In summary, the control strategy for an inverter air conditioner can track the power shortage relatively smoothly over a long time and gradually stabilize to a certain state. A constant value of the VSOC means that it is always in the controlled state and the temperature remains unchanged. When the VSOC is greater than or equal to 1, it is turned off. After a period of time, it turns on and operates in a controlled state. A decrease of VSOC indicates that the inverter air conditioner is not under control. The smaller the difference of distance in the set temperature is, the smaller the power consumption is, and the smaller the VSOC value is.
5. Conclusions
This paper investigated the modeling and control of inverter air conditioners in order to provide demand response services for electric power systems. In terms of modeling, based on the ETP model, a complete VES model for inverter air conditioners, which can reflect the practical electro-thermal characteristics, was presented. The model is divided into electrical parameter and thermal parameter parts, reflecting the impact of inverter air conditioning loads on the power grid. The model was further discretized to reduce communications traffic. In terms of control, a virtual state-of-charge priority-based control method was proposed, where the electric power of inverter air conditioners is controlled at a level where the corresponding heating output exactly compensates for the heat loss, such that the indoor temperature will not go beyond a pre-set limit during control.

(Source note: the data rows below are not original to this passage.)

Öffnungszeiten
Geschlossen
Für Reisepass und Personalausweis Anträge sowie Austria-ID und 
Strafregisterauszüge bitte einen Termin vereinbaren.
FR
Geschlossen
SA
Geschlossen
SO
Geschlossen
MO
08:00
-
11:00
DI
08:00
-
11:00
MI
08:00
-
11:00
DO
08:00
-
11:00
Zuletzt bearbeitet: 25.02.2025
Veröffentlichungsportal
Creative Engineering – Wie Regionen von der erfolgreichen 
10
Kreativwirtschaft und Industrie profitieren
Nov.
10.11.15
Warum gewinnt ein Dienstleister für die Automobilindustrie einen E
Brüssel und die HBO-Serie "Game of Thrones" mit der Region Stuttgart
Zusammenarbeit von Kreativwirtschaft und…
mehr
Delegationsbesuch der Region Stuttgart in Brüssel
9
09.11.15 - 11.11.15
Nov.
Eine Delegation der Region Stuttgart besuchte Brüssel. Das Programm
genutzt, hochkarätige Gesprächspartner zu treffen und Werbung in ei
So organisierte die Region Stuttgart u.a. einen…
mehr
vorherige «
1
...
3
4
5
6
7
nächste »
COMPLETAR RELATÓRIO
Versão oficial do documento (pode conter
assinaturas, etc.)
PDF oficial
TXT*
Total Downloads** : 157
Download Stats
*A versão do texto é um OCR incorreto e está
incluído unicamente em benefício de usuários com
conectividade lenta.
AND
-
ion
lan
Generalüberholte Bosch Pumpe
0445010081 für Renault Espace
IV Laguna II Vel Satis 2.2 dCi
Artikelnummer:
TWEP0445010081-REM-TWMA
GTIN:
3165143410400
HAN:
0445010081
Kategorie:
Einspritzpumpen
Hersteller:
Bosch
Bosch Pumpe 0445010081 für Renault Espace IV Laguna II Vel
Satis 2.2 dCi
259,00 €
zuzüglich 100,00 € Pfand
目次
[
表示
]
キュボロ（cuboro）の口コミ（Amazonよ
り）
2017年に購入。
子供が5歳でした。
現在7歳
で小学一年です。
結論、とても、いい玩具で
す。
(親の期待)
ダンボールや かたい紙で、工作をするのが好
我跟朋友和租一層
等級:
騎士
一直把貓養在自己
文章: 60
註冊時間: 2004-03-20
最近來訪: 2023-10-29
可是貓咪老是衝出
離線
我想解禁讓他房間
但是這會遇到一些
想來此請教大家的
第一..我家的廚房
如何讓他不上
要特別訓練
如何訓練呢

Simulation results verified the established models and the proposed control method, as well as assessing the impact of various factors. The key findings are as follows:
- (1)
The control strategy can track the load reduction target smoothly for a long time (120 min, in the simulation) and drive the inverter air conditioners to gradually stabilize to a certain state (within 40 min, in the simulation).
- (2)
The control strategy can track the load reduction target accurately with different shapes (i.e., constant and sinusoidal targets in our simulation).
- (3)
The control strategy can track load reduction targets accurately, when they are within the capability of the air conditioner population (below 50 kW, in the simulation), but will have higher errors if the target is beyond the population’s capability (above 50 kW, in the simulation).
- (4)
A shorter communication time-step (2 min, in the simulation) will result in less power fluctuations and less violation of VSOC limits, compared to a longer time-step (5 min, in the simulation).
Future research topics may include a cost-effectiveness analysis of the proposed control scheme and the remuneration mechanism for compensating customers who participate in the proposed demand response program. For further validation, the proposed control strategy can be tested in real-life systems, if proper conditions are in place.